Installation You can install the development version of quickSentiment from GitHub with:

# install.packages("devtools")
devtools::install_github("AlabhyaMe/quickSentiment")

Core Workflow: The Three Main Functions The quickSentiment workflow is designed to be logical and flexible, centered around three key functions.

pre_process_final(): Cleaning Your Text The first step is to clean your raw text data. This function is kept separate from the main pipeline to allow you to use the same cleaned text for multiple different tasks in the future (e.g., classification, topic modeling).

It handles a variety of common cleaning steps, including lowercasing, lemmatization, and removing URLs, HTML, and stopwords.

Usage:

library(quickSentiment)
library(readr)

# Load your data
my_data <- read_csv("path/to/your/data.csv")

# Create a new column of cleaned text
my_data$cleaned_text <- pre_process_final(my_data$reviewText)

pipeline(): The Main Engine for Training This is the core function of the package. It takes your preprocessed data and handles everything else: splitting the data, vectorizing the text, training a model, and evaluating its performance.

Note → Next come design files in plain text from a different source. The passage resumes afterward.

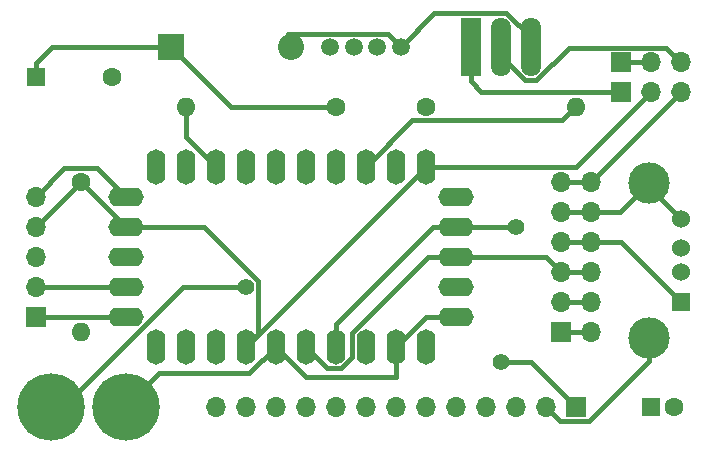
<source format=gbr>
G04 #@! TF.GenerationSoftware,KiCad,Pcbnew,5.1.7-a382d34a8~87~ubuntu20.04.1*
G04 #@! TF.CreationDate,2020-11-07T19:00:24+09:00*
G04 #@! TF.ProjectId,AKBONE2020LGT8F,414b424f-4e45-4323-9032-304c47543846,rev?*
G04 #@! TF.SameCoordinates,Original*
G04 #@! TF.FileFunction,Copper,L2,Bot*
G04 #@! TF.FilePolarity,Positive*
%FSLAX46Y46*%
G04 Gerber Fmt 4.6, Leading zero omitted, Abs format (unit mm)*
G04 Created by KiCad (PCBNEW 5.1.7-a382d34a8~87~ubuntu20.04.1) date 2020-11-07 19:00:24*
%MOMM*%
%LPD*%
G01*
G04 APERTURE LIST*
G04 #@! TA.AperFunction,ComponentPad*
%ADD10R,1.600000X1.600000*%
G04 #@! TD*
G04 #@! TA.AperFunction,ComponentPad*
%ADD11C,1.600000*%
G04 #@! TD*
G04 #@! TA.AperFunction,ComponentPad*
%ADD12R,2.200000X2.200000*%
G04 #@! TD*
G04 #@! TA.AperFunction,ComponentPad*
%ADD13O,2.200000X2.200000*%
G04 #@! TD*
G04 #@! TA.AperFunction,ComponentPad*
%ADD14R,1.700000X1.700000*%
G04 #@! TD*
G04 #@! TA.AperFunction,ComponentPad*
%ADD15O,1.700000X1.700000*%
G04 #@! TD*
G04 #@! TA.AperFunction,ComponentPad*
%ADD16R,1.700000X5.000000*%
G04 #@! TD*
G04 #@! TA.AperFunction,ComponentPad*
%ADD17O,1.700000X5.000000*%
G04 #@! TD*
G04 #@! TA.AperFunction,ComponentPad*
%ADD18C,3.500000*%
G04 #@! TD*
G04 #@! TA.AperFunction,ComponentPad*
%ADD19R,1.524000X1.524000*%
G04 #@! TD*
G04 #@! TA.AperFunction,ComponentPad*
%ADD20C,1.524000*%
G04 #@! TD*
G04 #@! TA.AperFunction,ComponentPad*
%ADD21O,1.600000X1.600000*%
G04 #@! TD*
G04 #@! TA.AperFunction,ComponentPad*
%ADD22C,1.500000*%
G04 #@! TD*
G04 #@! TA.AperFunction,ComponentPad*
%ADD23O,1.600000X3.000000*%
G04 #@! TD*
G04 #@! TA.AperFunction,ComponentPad*
%ADD24O,3.000000X1.600000*%
G04 #@! TD*
G04 #@! TA.AperFunction,ComponentPad*
%ADD25C,5.700000*%
G04 #@! TD*
G04 #@! TA.AperFunction,ViaPad*
%ADD26C,1.399540*%
G04 #@! TD*
G04 #@! TA.AperFunction,Conductor*
%ADD27C,0.381000*%
G04 #@! TD*
G04 APERTURE END LIST*
D10*
X224790000Y-123190000D03*
D11*
X226790000Y-123190000D03*
D12*
X184150000Y-92710000D03*
D13*
X194310000Y-92710000D03*
D14*
X172720000Y-115570000D03*
D15*
X172720000Y-113030000D03*
X172720000Y-110490000D03*
X172720000Y-107950000D03*
X172720000Y-105410000D03*
D14*
X218440000Y-123190000D03*
D15*
X215900000Y-123190000D03*
X213360000Y-123190000D03*
X210820000Y-123190000D03*
X208280000Y-123190000D03*
X205740000Y-123190000D03*
X203200000Y-123190000D03*
X200660000Y-123190000D03*
X198120000Y-123190000D03*
X195580000Y-123190000D03*
X193040000Y-123190000D03*
X190500000Y-123190000D03*
X187960000Y-123190000D03*
D16*
X209550000Y-92710000D03*
D17*
X212090000Y-92710000D03*
X214630000Y-92710000D03*
D18*
X224620000Y-104230000D03*
X224620000Y-117370000D03*
D19*
X227330000Y-114300000D03*
D20*
X227330000Y-111800000D03*
X227330000Y-109800000D03*
X227330000Y-107300000D03*
D14*
X222250000Y-96520000D03*
D15*
X224790000Y-96520000D03*
X227330000Y-96520000D03*
X227330000Y-93980000D03*
X224790000Y-93980000D03*
D14*
X222250000Y-93980000D03*
D11*
X176530000Y-104140000D03*
D21*
X176530000Y-116840000D03*
X218440000Y-97790000D03*
D11*
X205740000Y-97790000D03*
D22*
X197660000Y-92710000D03*
X199660000Y-92710000D03*
X201660000Y-92710000D03*
X203660000Y-92710000D03*
D23*
X182880000Y-118110000D03*
X185420000Y-118110000D03*
X187960000Y-118110000D03*
X190500000Y-118110000D03*
X193040000Y-118110000D03*
X195580000Y-118110000D03*
X198120000Y-118110000D03*
X200660000Y-118110000D03*
X203200000Y-118110000D03*
X205740000Y-118110000D03*
D24*
X208280000Y-115570000D03*
X208280000Y-113030000D03*
X208280000Y-110490000D03*
X208280000Y-107950000D03*
X208280000Y-105410000D03*
D23*
X205740000Y-102870000D03*
X203200000Y-102870000D03*
X200660000Y-102870000D03*
X198120000Y-102870000D03*
X195580000Y-102870000D03*
X193040000Y-102870000D03*
X190500000Y-102870000D03*
X187960000Y-102870000D03*
X185420000Y-102870000D03*
X182880000Y-102870000D03*
D24*
X180340000Y-105410000D03*
X180340000Y-107950000D03*
X180340000Y-110490000D03*
X180340000Y-113030000D03*
X180340000Y-115570000D03*
D14*
X217170000Y-116840000D03*
D15*
X219710000Y-116840000D03*
X217170000Y-114300000D03*
X219710000Y-114300000D03*
X217170000Y-111760000D03*
X219710000Y-111760000D03*
X217170000Y-109220000D03*
X219710000Y-109220000D03*
X217170000Y-106680000D03*
X219710000Y-106680000D03*
X217170000Y-104140000D03*
X219710000Y-104140000D03*
D11*
X198120000Y-97790000D03*
D21*
X185420000Y-97790000D03*
D10*
X172720000Y-95250000D03*
D11*
X179220000Y-95250000D03*
D25*
X173990000Y-123190000D03*
X180340000Y-123190000D03*
D26*
X212090000Y-119380000D03*
X190500000Y-113030000D03*
X213360000Y-107950000D03*
D27*
X224620000Y-119322902D02*
X224620000Y-117370000D01*
X219562401Y-124380501D02*
X224620000Y-119322902D01*
X217090501Y-124380501D02*
X219562401Y-124380501D01*
X215900000Y-123190000D02*
X217090501Y-124380501D01*
X224620000Y-104590000D02*
X224620000Y-104230000D01*
X227330000Y-107300000D02*
X224620000Y-104590000D01*
X217170000Y-106680000D02*
X219710000Y-106680000D01*
X222170000Y-106680000D02*
X224620000Y-104230000D01*
X219710000Y-106680000D02*
X222170000Y-106680000D01*
X205740000Y-115570000D02*
X208280000Y-115570000D01*
X203200000Y-118110000D02*
X205740000Y-115570000D01*
X203200000Y-118110000D02*
X203200000Y-120650000D01*
X195580000Y-120650000D02*
X193040000Y-118110000D01*
X203200000Y-120650000D02*
X195580000Y-120650000D01*
X183189999Y-120340001D02*
X180340000Y-123190000D01*
X190809999Y-120340001D02*
X183189999Y-120340001D01*
X193040000Y-118110000D02*
X190809999Y-120340001D01*
X177929499Y-102999499D02*
X180340000Y-105410000D01*
X175130501Y-102999499D02*
X177929499Y-102999499D01*
X172720000Y-105410000D02*
X175130501Y-102999499D01*
X202569499Y-91619499D02*
X194130501Y-91619499D01*
X203660000Y-92710000D02*
X202569499Y-91619499D01*
X194310000Y-91798998D02*
X194310000Y-92710000D01*
X194130501Y-91619499D02*
X194310000Y-91798998D01*
X214630000Y-91916365D02*
X214630000Y-92710000D01*
X212583134Y-89869499D02*
X214630000Y-91916365D01*
X206500501Y-89869499D02*
X212583134Y-89869499D01*
X203660000Y-92710000D02*
X206500501Y-89869499D01*
X217170000Y-104140000D02*
X219710000Y-104140000D01*
X219710000Y-104140000D02*
X227330000Y-96520000D01*
X172720000Y-115570000D02*
X180340000Y-115570000D01*
X172720000Y-113030000D02*
X180340000Y-113030000D01*
X219710000Y-109220000D02*
X217170000Y-109220000D01*
X222250000Y-109220000D02*
X227330000Y-114300000D01*
X219710000Y-109220000D02*
X222250000Y-109220000D01*
X209550000Y-95591000D02*
X209550000Y-92710000D01*
X210479000Y-96520000D02*
X209550000Y-95591000D01*
X222250000Y-96520000D02*
X210479000Y-96520000D01*
X218440000Y-123190000D02*
X214630000Y-119380000D01*
X214630000Y-119380000D02*
X212090000Y-119380000D01*
X206921000Y-102870000D02*
X205740000Y-102870000D01*
X224790000Y-96520000D02*
X218440000Y-102870000D01*
X218440000Y-102870000D02*
X206921000Y-102870000D01*
X190500000Y-118110000D02*
X205740000Y-102870000D01*
X180340000Y-107950000D02*
X176530000Y-104140000D01*
X176530000Y-104140000D02*
X172720000Y-107950000D01*
X190500000Y-118110000D02*
X191540272Y-117069728D01*
X191540272Y-117069728D02*
X191540272Y-112530668D01*
X191540272Y-112530668D02*
X186959604Y-107950000D01*
X182221000Y-107950000D02*
X180340000Y-107950000D01*
X186959604Y-107950000D02*
X182221000Y-107950000D01*
X224790000Y-93980000D02*
X222250000Y-93980000D01*
X204599499Y-98930501D02*
X200660000Y-102870000D01*
X217299499Y-98930501D02*
X204599499Y-98930501D01*
X218440000Y-97790000D02*
X217299499Y-98930501D01*
X173990000Y-123190000D02*
X175032924Y-123190000D01*
X175032924Y-123190000D02*
X185192924Y-113030000D01*
X185192924Y-113030000D02*
X190500000Y-113030000D01*
X185420000Y-100330000D02*
X187960000Y-102870000D01*
X185420000Y-97790000D02*
X185420000Y-100330000D01*
X212090000Y-93503635D02*
X212090000Y-92710000D01*
X214136875Y-95550510D02*
X212090000Y-93503635D01*
X215123125Y-95550510D02*
X214136875Y-95550510D01*
X227330000Y-93980000D02*
X226139499Y-92789499D01*
X226139499Y-92789499D02*
X217884136Y-92789499D01*
X217884136Y-92789499D02*
X215123125Y-95550510D01*
X219710000Y-116840000D02*
X217170000Y-116840000D01*
X219710000Y-114300000D02*
X217170000Y-114300000D01*
X213360000Y-107950000D02*
X208280000Y-107950000D01*
X198120000Y-118110000D02*
X198120000Y-116229000D01*
X198120000Y-116229000D02*
X206399000Y-107950000D01*
X206399000Y-107950000D02*
X208280000Y-107950000D01*
X215900000Y-110490000D02*
X217170000Y-111760000D01*
X208280000Y-110490000D02*
X215900000Y-110490000D01*
X219710000Y-111760000D02*
X217170000Y-111760000D01*
X205967076Y-110490000D02*
X208280000Y-110490000D01*
X199519490Y-116937586D02*
X205967076Y-110490000D01*
X199519490Y-119023434D02*
X199519490Y-116937586D01*
X198592414Y-119950510D02*
X199519490Y-119023434D01*
X197420510Y-119950510D02*
X198592414Y-119950510D01*
X195580000Y-118110000D02*
X197420510Y-119950510D01*
X174079000Y-92710000D02*
X184150000Y-92710000D01*
X172720000Y-94069000D02*
X174079000Y-92710000D01*
X172720000Y-95250000D02*
X172720000Y-94069000D01*
X189230000Y-97790000D02*
X198120000Y-97790000D01*
X184150000Y-92710000D02*
X189230000Y-97790000D01*
M02*

</source>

You can easily swap out vectorization methods or models just by changing a string argument.

Usage:

# Train a TF-IDF Logistic Regression model with bigrams
pipeline_artifacts <- pipeline(
  df = my_data,
  text_column_name = "cleaned_text",
  sentiment_column_name = "rating", # The original column with ratings or labels
  vect_method = "tfidf",
  model_name = "logit",
  n_gram = 2
)

The function will print a detailed evaluation report from caret and return a list containing all the necessary “artifacts” for prediction.

prediction(): Scoring New, Unseen Data Once your pipeline has run, you can use the pipeline_artifacts object it returned to make predictions on new data. This function is generic and automatically adapts to the type of model you trained (glmnet, ranger, or xgboost).

Usage:

# Create a vector of new, raw text to predict on
new_reviews <- "your new data file"
new_rviews$cleaned <- pre_process(new_reviews$"the text column")

# The prediction function uses the artifacts to ensure a consistent workflow
final_predictions <- prediction(
df = new_reviews
pipeline_object = pipeline_artifacts,
text_column = "cleaned"
)

print(final_predictions)

Behind the Hood: How it Works quickSentiment is designed to be both user-friendly and powerful. This is achieved through a few key design choices:

The “Model Contract”: Each model function (logit, rf_model, xgboost_model) follows a strict contract: it must return a list containing the predictions (pred) and the trained model object (model). This allows the main pipeline to treat them interchangeably, making the system highly modular and easy to extend with new models.

High-Performance Backends: The package doesn’t reinvent the wheel. It stands on the shoulders of giants by using the best-in-class, high-performance packages for each task:

quanteda for fast and memory-efficient text processing.

glmnet for its incredibly fast, pathwise algorithm for regularized regression.

ranger for a multi-threaded, C++ implementation of Random Forest.

xgboost for its industry-leading speed and predictive accuracy.

Self-Contained Artifacts: The pipeline() function returns a single R object that contains everything needed for reproducible predictions: the trained model, the DFM vocabulary template, the preprocessing function, and the n-gram settings. This “all-in-one” object prevents common errors and ensures that new data is always processed in the exact same way as the training data.

Future Development This package is under active development. Future plans include:

Adding more vectorization methods, such as pre-trained embeddings (Word2Vec, GloVe).

Integrating topic modeling capabilities.

Adding more machine learning models.

License This package is licensed under the MIT License.